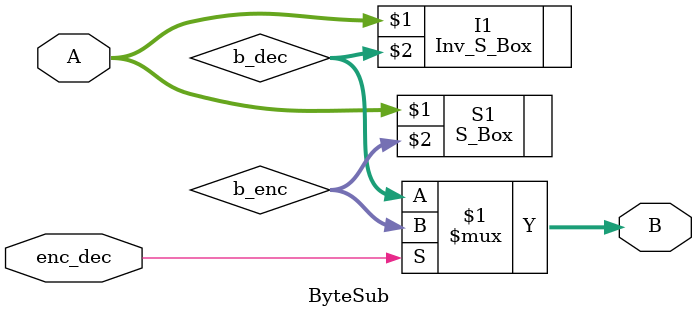
<source format=sv>
`timescale 1ns / 1ps


module ByteSub(
input logic [7:0] A,    //Input Byte
input enc_dec,          //Encryption/Decryption Selector
output logic [7:0] B    //Output Byte
    );
    logic [7:0] b_enc, b_dec;
    S_Box S1 (A,b_enc);     // Pass Byte through S-Box
    Inv_S_Box I1 (A,b_dec);    // Pass Byte through Inverse S-Box
    assign B = enc_dec ? b_enc : b_dec ; // Choose Output Byte based on Encrypt/Decrypt Select
    
   
endmodule
</source>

-----

Repeat every entry above word for word, and include no pictures.

<source format=sv>
`timescale 1ns / 1ps


module ByteSub(
input logic [7:0] A,    //Input Byte
input enc_dec,          //Encryption/Decryption Selector
output logic [7:0] B    //Output Byte
    );
    logic [7:0] b_enc, b_dec;
    S_Box S1 (A,b_enc);     // Pass Byte through S-Box
    Inv_S_Box I1 (A,b_dec);    // Pass Byte through Inverse S-Box
    assign B = enc_dec ? b_enc : b_dec ; // Choose Output Byte based on Encrypt/Decrypt Select
    
   
endmodule
</source>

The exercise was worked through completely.